Para sanar questões dessa seara, diversos institutos anunciaram revisões nos seus métodos. O Pew Research Center, por exemplo, disse em 2021 que estava modificando a composição dos grupos pesquisados. Setores específicos, como os democratas com alta escolaridade, foram reduzidos. Ao mesmo tempo, o instituto buscou maneiras de ouvir grupos menos representados, como pessoas de baixa renda.

Analistas sugerem ainda outras estratégias, como dar peso diferente a eleitores democratas e republicanos, para corrigir eventuais distorções. "Quando se amplia um campo desses, porém, cresce a margem de erro", diz Weaver. "É como quando você faz um xerox de uma foto e depois a amplia."

Para falar com os eleitores mais ariscos, uma solução é ouvi-los pela internet ou por correio em vez de por telefone, para atenuar sua desconfiança. O entendimento é que, falando com um pesquisador, o eleitor pode se sentir pressionado a dar uma resposta socialmente aceita.

O Instituto Marist, que faz levantamentos para veículos americanos como NPR e PBS, começou a abordar entrevistados via mensagem de texto nos últimos meses. "Ficou mais caro e mais difícil fazer pesquisas de intenção de voto", diz Lee Miringoff, diretor da entidade.

Patrick Murray, diretor de um centro de pesquisa na Universidade Monmouth, aponta outro desafio: as pesquisas tendem a afetar os eleitores. Nos EUA, ao contrário do Brasil, o voto é facultativo. Em 2016, quando parecia óbvio que Hillary derrotaria Trump, alguns democratas talvez tenham deixado de ir votar —e ela perdeu. "Isso é válido em especial quando se acha que o resultado já está decidido."

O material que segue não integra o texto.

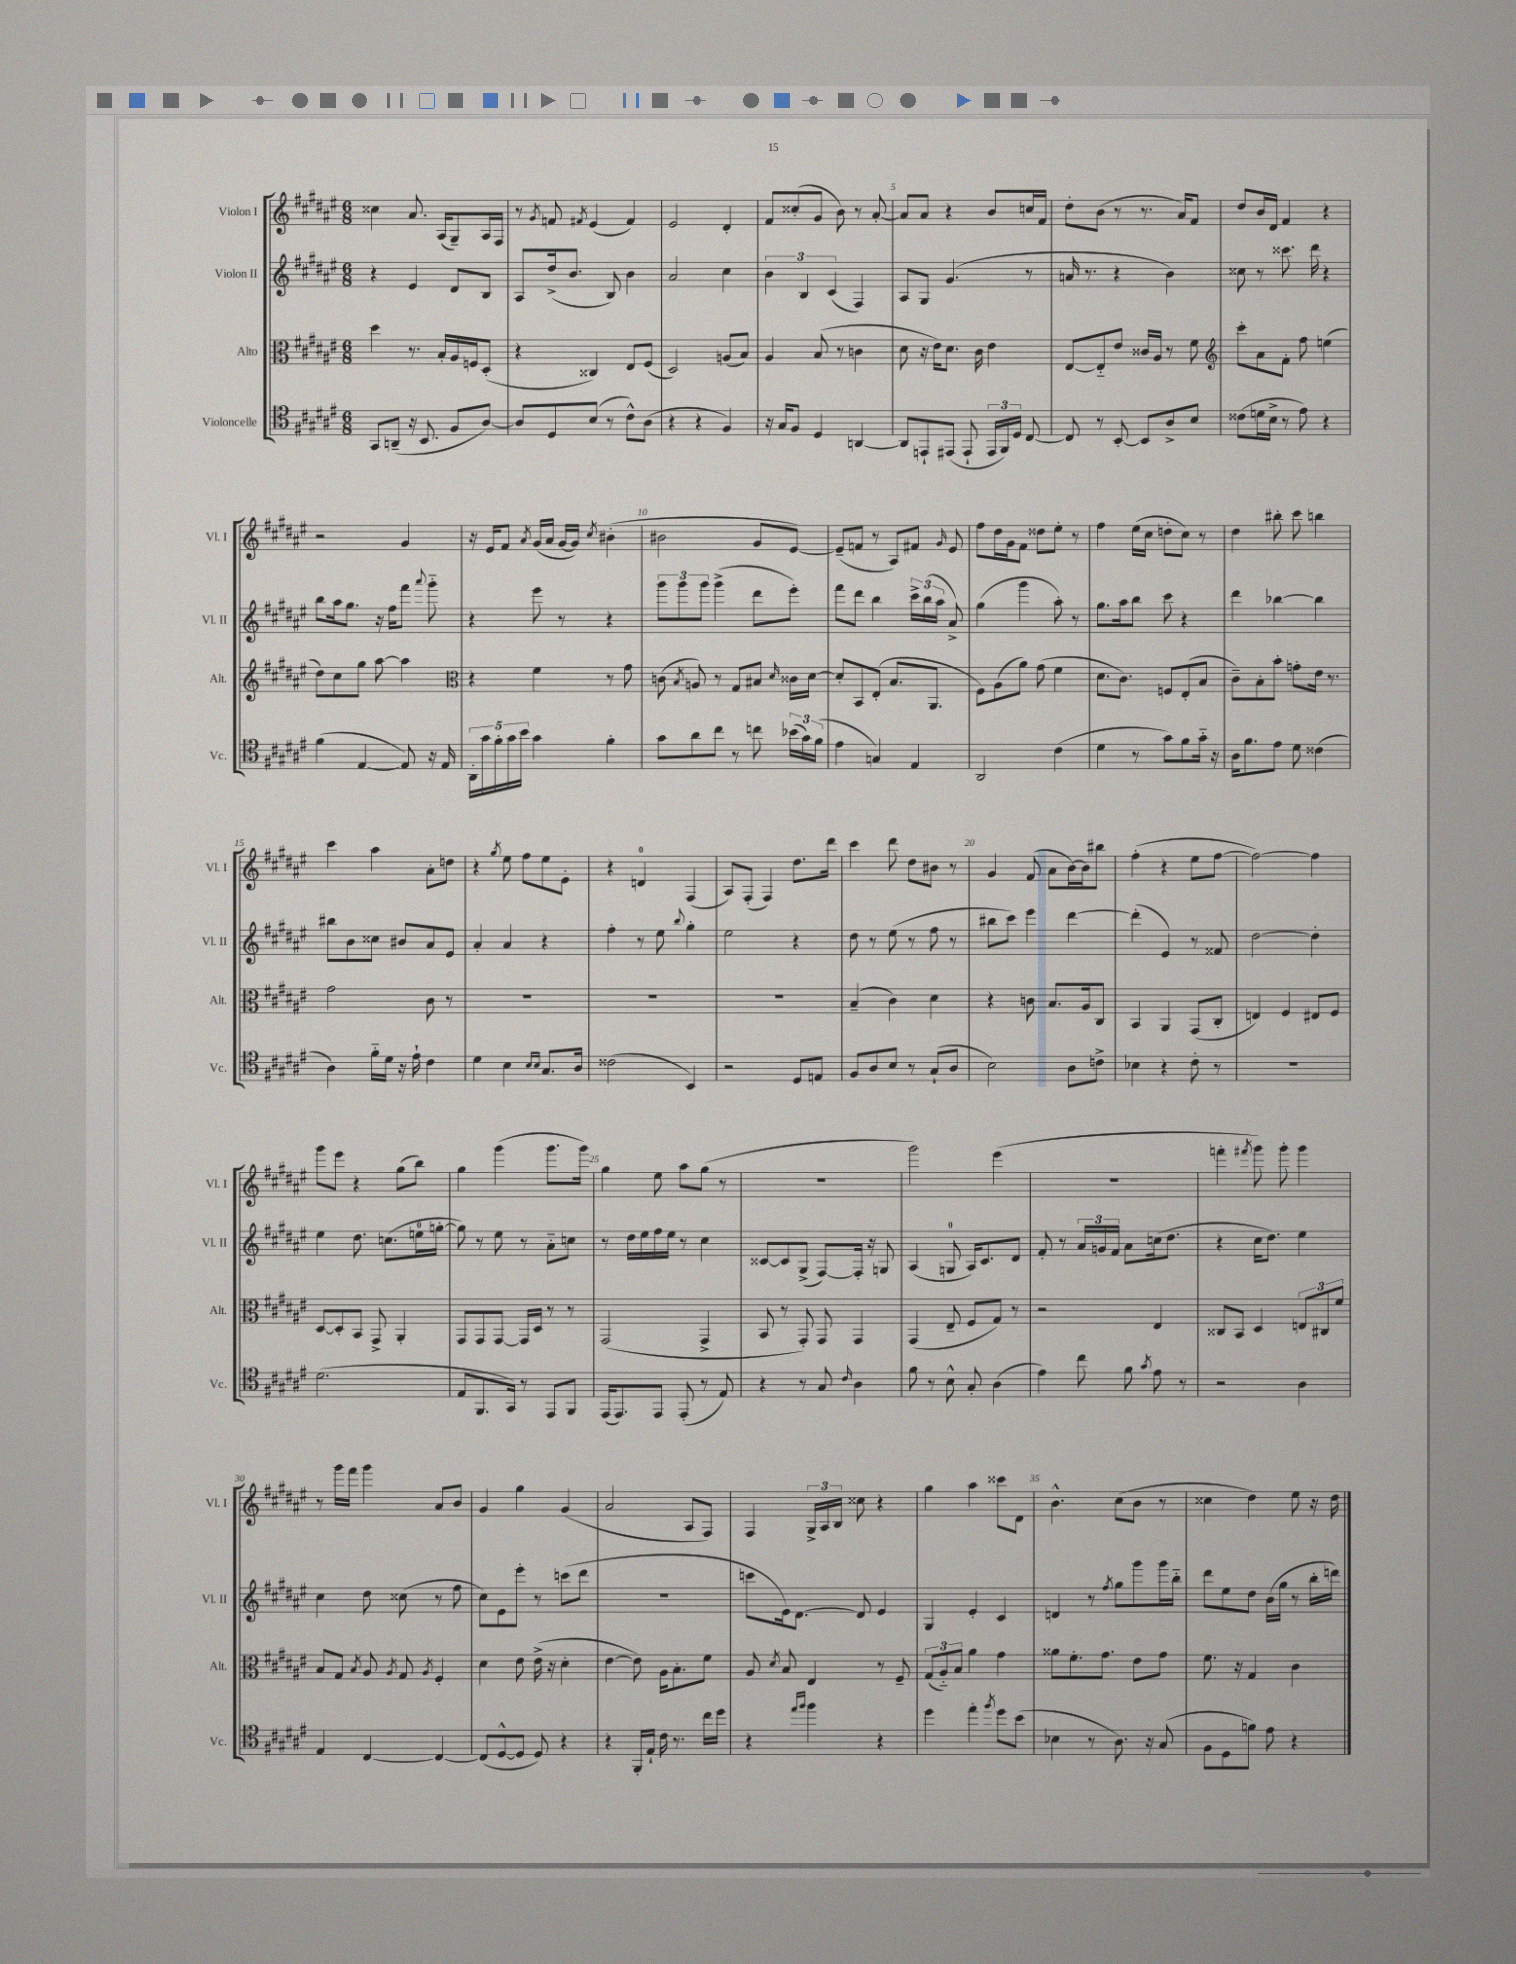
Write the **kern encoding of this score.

**kern	**kern	**kern	**kern
*staff4	*staff3	*staff2	*staff1
*clefC4	*clefC3	*clefG2	*clefG2
*k[f#c#g#d#a#e#]	*k[f#c#g#d#a#e#]	*k[f#c#g#d#a#e#]	*k[f#c#g#d#a#e#]
*M6/8	*M6/8	*M6/8	*M6/8
8GG#/L	4dd#\	4r	4cc##\
(8AA~/J	.	.	.
16r	8.r	4e#/	8.a#/
8.BB/	.	.	.
.	16B'/LL	.	(16A#/LK
8F#/L	16A#/	8d#/L	8G#~/)
.	16F/J	.	.
[8A#/J)	(8D#'/J	8B/J	16A#/L
.	.	.	16F#/JJ
=	=	=	=
8A#/]L	4r	8A#/L	8r
.	.	.	8qg#/
8D#/	.	(16dd#^/k	8f/
.	.	8.b/J	.
.	.	.	8qf#/
(8B/J	4C##/)	.	(4e#/
8r	.	8B/)	.
8c#^^\L)	8E#/L	4b\	4f#/)
(8A#\J	(8F#/J	.	.
=	=	=	=
4r	2D#/)	2a#/	2e#/
4r	.	.	.
4F#/)	(8A/L	4cc#\	4d#'/
.	8B/J)	.	.
=	=	=	=
16r	4A#/	6b\	8f#/L
16G#/LK	.	.	.
8F#/J	.	.	(8cc##'/
.	.	6B/	.
4D#/	(8B/	.	8g#/J
.	.	(6c#/	.
.	8r	.	8b\)
[4AA/	4c\	4F#/)	8r
.	.	.	[8a#'/
=	=	=	=
8AA/]L	8d#\	8A#/L	8a#/]L
8EE`/	16r	8G#/J	8a#/J
.	16e#\LK)	.	.
(8EE#/J	8.d#\J	(4.g#/	4r
8EE#`/	.	.	.
.	16c#\	.	.
24EE#/LL	4e#\	.	8b/L
24FF#/)	.	.	.
24D#/JJ	.	.	.
[8C#/	.	8r	16cc/L
.	.	.	16f#/JJ
=	=	=	=
8C#/]	[8E#/L	16a/	8dd#'\L
.	.	8.r	.
8r	8E#'~/]	.	(8b\J
[8BB'/	8e#/J	4r	8r
8BB/]L	16c##/LL	.	8.r
.	16A#/JJ	.	.
8A#^/	8r	4b\)	.
.	.	.	16a#/LK)
8B/J	8f#\	.	8f#/J
=	=	=	=
*	*clefG2	*	*
(8c##\L	8ccc#'\L	8cc##\	8dd#/L
16d\L	8a#\	8r	16b/L
16B^\JJ	.	.	16d#/JJ
8r	8f#'\J	8.ccc##\	4f#/
8e#\)	8ff#\	.	.
.	.	16ddd#\	.
4r	(4ee\	4r	4r
=	=	=	=
(4f#\	8dd#\L)	8bb\L	2r
.	8cc#\	16aa#\k	.
.	.	8.gg#\J	.
[4E#/	8gg#\J	.	.
.	[8aa#\	16r	.
.	.	16ff#\LK	.
8E#/])	4aa#\]	8fff#\J	4g#/
.	.	8qqaaa#/	.
16r	.	8ggg#'~\	.
16E#/	.	.	.
=	=	=	=
*	*clefC3	*	*
20AA#'\LL	4r	4r	16r
20g#\	.	.	.
.	.	.	16e#/LK
20f#'\	.	.	.
.	.	.	8f#/J
20g#\	.	.	.
20b\JJ	.	.	.
.	.	.	8qa#/
4g#\	4f#\	8eee#\	(16g#/LL
.	.	.	16a#/JJ
.	.	8r	[16g#/LL
.	.	.	16g#/]JJ)
.	.	.	8qcc#/
4f#'\	8r	4r	(4b#'\
.	8g#\	.	.
=	=	=	=
8g#\L	(8c\	12ggg#\L	2b#\
.	.	12ggg#\	.
.	8qB/	.	.
8a#\	8A/)	.	.
.	.	12ggg#\J	.
8cc#\J	8r	(4ggg#^\	.
8r	8G#/L	.	.
8cc\	8B#/J	8ddd#\L	8g#/L
.	16qqd#/	.	.
(24b-\LL	16c##\LL	8eee#'\J)	[8e#/J)
24g#\)	.	.	.
.	[16d#\JJ	.	.
(24f#\JJ	.	.	.
=	=	=	=
4e#\	8d#'/]L	8fff#\L	(8e#~/]L
.	8BB/	8ddd#\J	8f/J
4G/)	(8E#'/J	4bb\	8r
.	8.B/L	.	8A#/L)
4E#/	.	24ccc#^\LL	8f#/J
.	.	(24bb\	.
.	8.AA#/J	.	.
.	.	24aa#\JJ	.
.	.	.	16qqg#/
.	.	8a#^/)	8e#/
=	=	=	=
2AA#/	8F#\L)	(4gg#\	8ff#\L
.	(8A#\	.	16dd#\L
.	.	.	16g#\J
.	8a#\J)	4ggg#\	8f#\J
.	(8g#\	.	8dd##\L
(4c#\	4f#\	8aa#'\)	8ee#'\J
.	.	8r	8r
=	=	=	=
4d#\	8.d#\L	8.gg#\L	4ff#\
.	8.c#\J)	16aa#\k	.
8r	.	8bb\J	(16ee#\LL
.	.	.	16cc#\JJ
8g#\L)	8F/L	8ccc#\	8dd'\L
8f#\	(8E#'/	4r	8cc#\J)
16g#'~\Jk	8B/J	.	8r
16r	.	.	.
=	=	=	=
16A#\LK	8c#~\L)	4ddd#\	4dd#\
8.f#\	.	.	.
.	8B'\	.	.
8e#\J	8b'\J	[4bb-\	8bb#'\
8d#\	8g'\L	.	8ccc#\
(4c##\	16e#\Jk	4bb-\]	4bb\
.	8.r	.	.
=	=	=	=
4A#\)	2g#\	8bb#\L	4ccc#\
.	.	8b\	.
16f#'~\LL	.	8cc##\J	4aa#\
16d#\JJ	.	.	.
16r	.	8b#/L	.
16e#`\	.	.	.
4c#\	8c#\	8a#/	8a#'\L
.	8r	8e#/J	8dd\J
=	=	=	=
4d#\	2.r	4a#'/	4r
.	.	.	8qgg#/
4B\	.	4a#/	8ee#\
.	.	.	8ff#\L
16qqB/LL	.	.	.
16qqB/JJ	.	.	.
8.G#/L	.	4r	8ee#\
.	.	.	8e#'\J
16A#/Jk	.	.	.
=	=	=	=
(2c##\	2.r	4ff#'\	4r
.	.	8r	4d/
.	.	8ee#\	.
.	.	8qqbb/	.
4BB/)	.	4gg#'\	(4F#/
=	=	=	=
2r	2.r	2ee#\	8A#/L)
.	.	.	(8F#'/J
.	.	.	4F#/)
8D#/L	.	4r	8.dd#\L
8E/J	.	.	.
.	.	.	16ddd#\Jk
=	=	=	=
8F#/L	(4B~/	8dd#\	4ccc#\
8A#/	.	8r	.
8B/J	4c#\)	(8ee#\	8ddd#\
8r	.	8r	8dd#\L
(8G#`/L	4d#\	8ff#\	8b#\J
8A#/J	.	8r	8r
=	=	=	=
2B\)	4r	8bb#\L	4g#/
.	.	8ccc#\J)	.
.	8c\	4eee#\	(8f#/
.	8.B/L	.	8a#\L
8A#\L	.	[4ddd#\	[16b\L)
.	16A#/k	.	16b\]J
8c^\J	8C#/J	.	8bb#\J
=	=	=	=
4B-\	4BB/	(4ddd#'\]	(4ff#'\
4r	4AA#/	4e#/)	4r
8c#'\	(8GG#/L	8r	8ee#\L
8r	8C#'/J	8f##/	[8ff#\J
=	=	=	=
2.r	4E/)	[2dd#\	2ff#\_)
.	4F#/	.	.
.	8E#/L	4dd#'\]	4ff#\]
.	8F#/J	.	.
=	=	=	=
(2.d#\	[8D#/L	4ee#\	8ggg#\L
.	8D#'/]	.	8eee#\J
.	8BB/J	8.dd#\	4r
.	8GG#^/	.	.
.	.	(8.cc\L	.
.	4AA#'/	.	(8gg#\L
.	.	16ee\L	8bb\J)
.	.	[16gg'\JJ	.
=	=	=	=
8E#/L	8GG#/L	8gg\])	4gg#\
8.FF#/	8GG#/	8r	.
.	[8GG#/J	8ee#\	(4ggg#\
16GG#/Jk)	.	.	.
8r	16GG#/]LL	8r	.
.	16D#/JJ	.	.
8EE#/L	8r	8a#'~\L	8.ggg#\L
8FF#/J	8r	8cc\J	.
.	.	.	16ggg#\Jk)
=	=	=	=
(16EE#/LK	(2GG#/	8r	4gg#\
8.EE#/)	.	.	.
.	.	16dd#\LL	.
.	.	16ee#\	.
8EE#/J	.	16ff#\	8ee#\
.	.	16ee#\JJ	.
(8EE#'/	.	8r	8aa#\L
8r	4GG#^/	4cc#\	(8gg#\J
8E#/)	.	.	8r
=	=	=	=
4r	8BB/	[8c##/L	2.r
.	8r	8c##/]	.
8r	8GG#'/)	(8G#^/J	.
8G#/	8GG#/	[8F#/L)	.
16qqc#/	.	.	.
4A#\	4GG#/	16F#'/]Jk	.
.	.	16r	.
.	.	8G/	.
=	=	=	=
8f#\	(4GG#/	(4A#/	2ggg#\)
8r	.	.	.
8B^^\	8E#~/	8G/	.
8G#'/	8F#/L	16A#/LK)	.
.	.	8.c#/	.
(4A#\	8G#/J)	.	(4eee#\
.	8r	8d#/J	.
=	=	=	=
4e#\)	2r	8f#'/	2.r
.	.	8r	.
8cc#\	.	24a#/LL	.
.	.	24g/	.
.	.	24f#/JJ	.
8f#\	.	8a#\L	.
8qg#/	.	.	.
8e#\	4E#/	(16cc\k	.
.	.	8.dd#\J	.
8r	.	.	.
=	=	=	=
2r	8C##/L	4r	4fff'\
.	8BB/J	.	.
.	.	.	8qfff#/
.	4D#/	16cc#\LK	8ggg#\)
.	.	8.dd#\J)	.
.	.	.	8ggg#'\
4A#\	12E/L	4ee#\	4ggg#\
.	12C#/	.	.
.	12f#/J	.	.
=	=	=	=
4E#/	8B/L	4cc#\	8r
.	8G#/J	.	16ggg#\LL
.	.	.	16fff#\JJ
.	8qB/	.	.
[4C#/	8A#/	8dd#\	4ggg#\
.	8qA#/	.	.
.	8G#/	(8cc##\	.
.	8qA#/	.	.
4C#/_	4F#'/	8r	8a#/L
.	.	8ff#\	8b/J
=	=	=	=
(8C#/]L	4d#\	8cc#\L)	4g#/
[8D#^^/	.	8e#\	.
8D#/]J	8e#\	8eee#'\J	4gg#\
8D#/)	(16e#^\	8r	.
.	16r	.	.
4r	4d#'\	(8ccc\L	(4g#/
.	.	8ddd#\J	.
=	=	=	=
4r	[4e#\	2.r	2a#/
16FF#'/LL	8e#\])	.	.
16E#`/JJ	.	.	.
16c#\	16A#\LK	.	.
8.r	8.B'\	.	.
.	.	.	8A#/L
16cc#\LL	8f#\J	.	8F#/J)
16dd#\JJ	.	.	.
=	=	=	=
4r	8A#/	8ccc\L	4F#/
.	8qd#/	.	.
.	8B/	16e#\k)	.
.	.	[8.d#\J	.
16qqee#/LL	.	.	.
16qqff#/JJ	.	.	.
4ff#\	4E#/	.	24G#^/LL
.	.	.	24A#/
.	.	.	24B/JJ
.	.	8d#/]	8cc##\
4r	8r	4e#/	4r
.	8F#~/	.	.
=	=	=	=
4dd#\	(12G#/L	4G#/	4gg#\
.	12A#'~/)	.	.
.	12B/J	.	.
4ee#'\	4a#\	4e#'/	4aa#\
8qff#/	.	.	.
8dd#\L	4g#\	4c#/	8ccc##\L
(8b\J	.	.	8d#\J
=	=	=	=
4B-\	8a##\L	4d/	4.b^^\
.	8.f#'\	.	.
8r	.	8r	.
.	8.g#\J	.	.
.	.	8qff#/	.
8.A#\)	.	8gg#\L	(8cc#\L
.	8e#\L	8ggg#\	8b\J
16r	.	.	.
(8G#/	8g#\J	16ggg#\L	8r
.	.	16bb'~\JJ	.
=	=	=	=
8F#\L	8.f#\	8ddd#\L	4cc##\
8D#\	.	8ee#\	.
.	16r	.	.
8f\J)	4G#/	8dd#\J	4dd#\)
8e#\	.	(16b\LL	.
.	.	16gg#\JJ	.
4r	4c#\	8r	8ee#\
.	.	16bb'\LL	16r
.	.	16ddd\JJ)	16dd#\
==	==	==	==
*-	*-	*-	*-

Ele defende os institutos, de toda forma. A insatisfação popular, afirma, tem a ver também com um equívoco sobre o que os pesquisadores fazem. "Pesquisas não são previsões inequívocas de resultado, mas um retrato de como se votaria naquela circunstância específica", explica Murray. "O problema não é pesquisas serem confiáveis ou não, mas nossas expectativas do que elas podem dizer."